Data Manipulation

When data sets are read into SeqExpress, the data is processed using a cascade of:

Filters

This is the first part in the filter, constrain and transform cascade that a data set undergoes within SeqExpress, for more information see Data menu.
Filtering out of genes will decrease the number of genes to be examined. Any number of filters can be applied to a data set. The addition, modification or removal of a filter will affect the whole data set such that any subsets of genes and visualizations will be invalidated (as genes that were represented in these samples may have been filtered out).

Filter By Value

To apply a new filter, select the filter option from the data menu - this provides a means to add new filters, to modify existing ones, and to remove filters from the list.

Filters are defined using matching rules of the type constant operator value, see Figure 2. The filters can produce a wide range of effects, it is possible to:
Filter all genes so that their values in all the experiments meets certain conditions (e.g. all values less than or equal to 100). Typically used to filter genes that show low or no expression (SAGE tags with zero count).
Filter genes so that their values in certain experiments meet certain conditions (e.g. their value in experiment 1 is greater than 1). Typically used to filter out genes from a control experiment.
Filter genes so that their range of values meets certain conditions (e.g. the max-min intensity for individual genes is greater than or equals to 10.). Typically used to filter out genes that do not show differential expression in the experiments
Filter genes so that their degree of change meets certain conditions (e.g. the max/min intensity for individual genes is greater than or equal to 100). Typically used to only use genes that show significant change in their expression levels.
Filter genes so that each of their values in an individual experiment is greater than the mean for that experiment (those that are always highly expressed), alternatively means plus/minus multiplies of standard deviations can be used (it is possible to find all genes that have values less than or equal to the mean minus one standard deviation – representing those that are relatively lowly expressed in all the experiments. The bands are: mean, mean plus one standard deviation, mean plus two standard deviations, mean minus one standard deviation and means minus two standard deviations.
The mean and standard deviation filters can also be applied to individual experiments (get all genes that have values greater than the mean value in experiment one).
Filtering using gene means and standard deviations is also available, so it is possible to select genes that have values greater than the mean value of all genes.
It is possible to combine some of these selection criteria within a filter (for example such that the range of values is greater than the mean value). If a filter is defined that produces no results a warning is given. The filters are applied sequentially to the data set.
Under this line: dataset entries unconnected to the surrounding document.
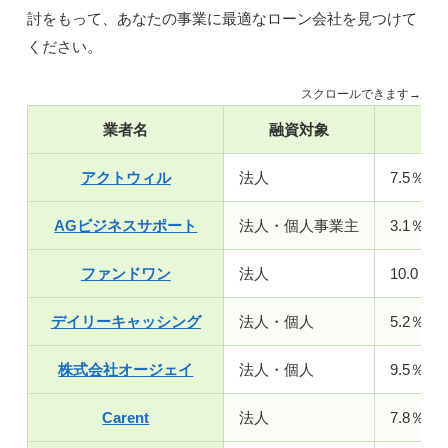
討をもって、あなたの事業に最適なローン会社を見つけて
ください。
スクロールできます→
業者名
融資対象
金
アクトウィル
法人
7.5％～
AGビジネスサポート
法人・個人事業主
3.1％～
ファンドワン
法人
10.0％～
デイリーキャッシング
法人・個人
5.2％～
株式会社オージェイ
法人・個人
9.5％～
Carent
法人
7.8％～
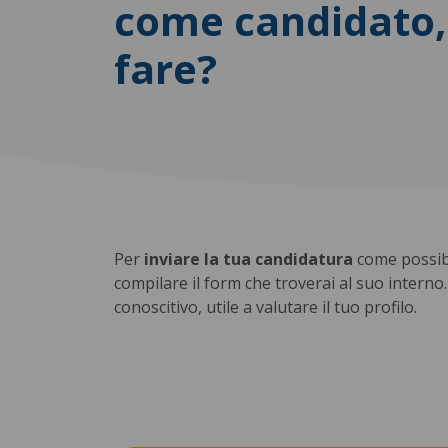
come candidato,
fare?
Per
inviare la tua candidatura
come possibi
compilare il form che troverai al suo interno
conoscitivo, utile a valutare il tuo profilo.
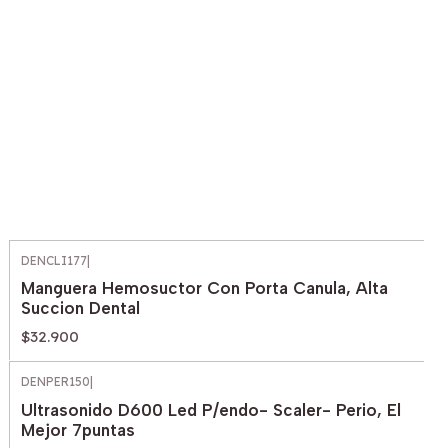
DENCLI177
|
Manguera Hemosuctor Con Porta Canula, Alta
Succion Dental
$32.900
DENPER150
|
Ultrasonido D600 Led P/endo- Scaler- Perio, El
Mejor 7puntas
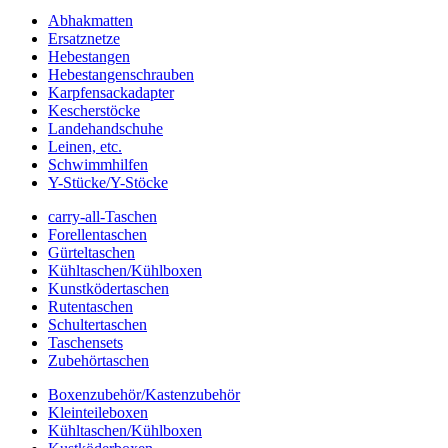
Abhakmatten
Ersatznetze
Hebestangen
Hebestangenschrauben
Karpfensackadapter
Kescherstöcke
Landehandschuhe
Leinen, etc.
Schwimmhilfen
Y-Stücke/Y-Stöcke
carry-all-Taschen
Forellentaschen
Gürteltaschen
Kühltaschen/Kühlboxen
Kunstködertaschen
Rutentaschen
Schultertaschen
Taschensets
Zubehörtaschen
Boxenzubehör/Kastenzubehör
Kleinteileboxen
Kühltaschen/Kühlboxen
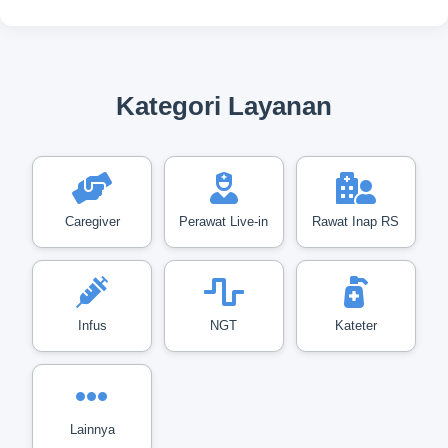
Kategori Layanan
Caregiver
Perawat Live-in
Rawat Inap RS
Infus
NGT
Kateter
Lainnya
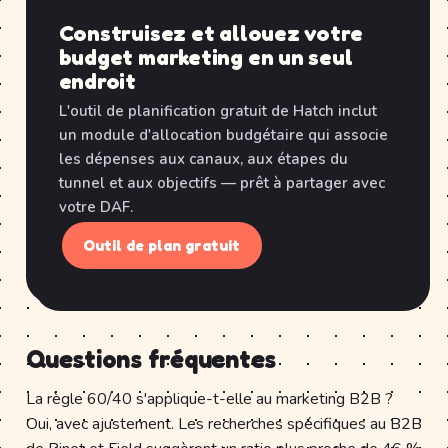
Construisez et allouez votre
budget marketing en un seul
endroit
L'outil de planification gratuit de Hatch inclut
un module d'allocation budgétaire qui associe
les dépenses aux canaux, aux étapes du
tunnel et aux objectifs — prêt à partager avec
votre DAF.
Outil de plan gratuit
Questions fréquentes
La règle 60/40 s'applique-t-elle au marketing B2B ?
Oui, avec ajustement. Les recherches spécifiques au B2B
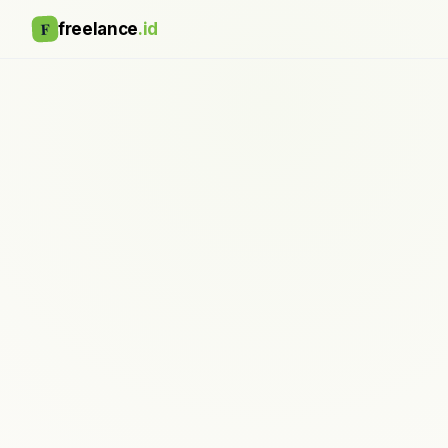
F
freelance
.id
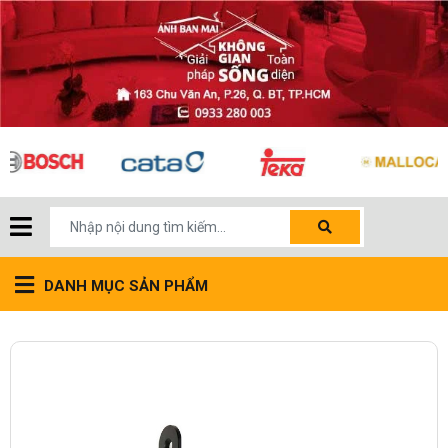
DANH MỤC SẢN PHẨM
The filter is defined using matching rules, in the case shown above the filter defined is such that only genes that have intensities in all the experiments greater than zero will be used.

Filter By Selection

Unwanted genes can also be filtered out by selecting one of the two filter by selection options. These options provide a means to either remove all the genes that have been selected (or are within a cluster) or to remove all genes that are not within a specific selection or cluster. To reset the information a reset filter mean option is provided.

Constraints

This is the second part in the filter, constrain and transform cascade that a data set undergoes within SeqExpress, for more information see Data menu. Constraints provide a mechanism to ensure that all the results from the collection of experiments reside within a certain range.
It is possible to add, modify or remove a constraint by selecting the constraint option in the data menu. For either all the experiments or for individual ones it is possible to enter either floor or ceiling values.

The above shows the dialog that is used to define a constraint that sets a floor value on the specified experiment, so that all values that are less than ten are automatically set to 10.

Transformations

The data can be transformed in a number of ways by using the transform option in the data menu. It is possible to transform the data by:

The transformations can be specified using the dialog from the data/transform menu. The transformation are applied in the following order: normalization,proportional adjustment,log.

Proportional adjustment and ranking of the data are the more commonly used techniques, as they allow for the comparison of data values that are independent of different experimental conditions.

Ranking is a useful technique, although it will adjust the values so that the differences between the more extreme values are minimised (effectively exaggerates the mediocre). Local ranking is useful for comparing different gene chip experiments, whilst global ranking is more applicable to SAGE experiments.

Proportional adjustment will alter the data so that unusual profiles are exaggerated (gene that are only highly expressed in a few experiments). If only one dimension is used then the effects of per gene/per experiment will result in major differences (if a per experiment proportional adjustment is used then this is adjusting the values so that the sum of all the expression profiles in each experiment is the same).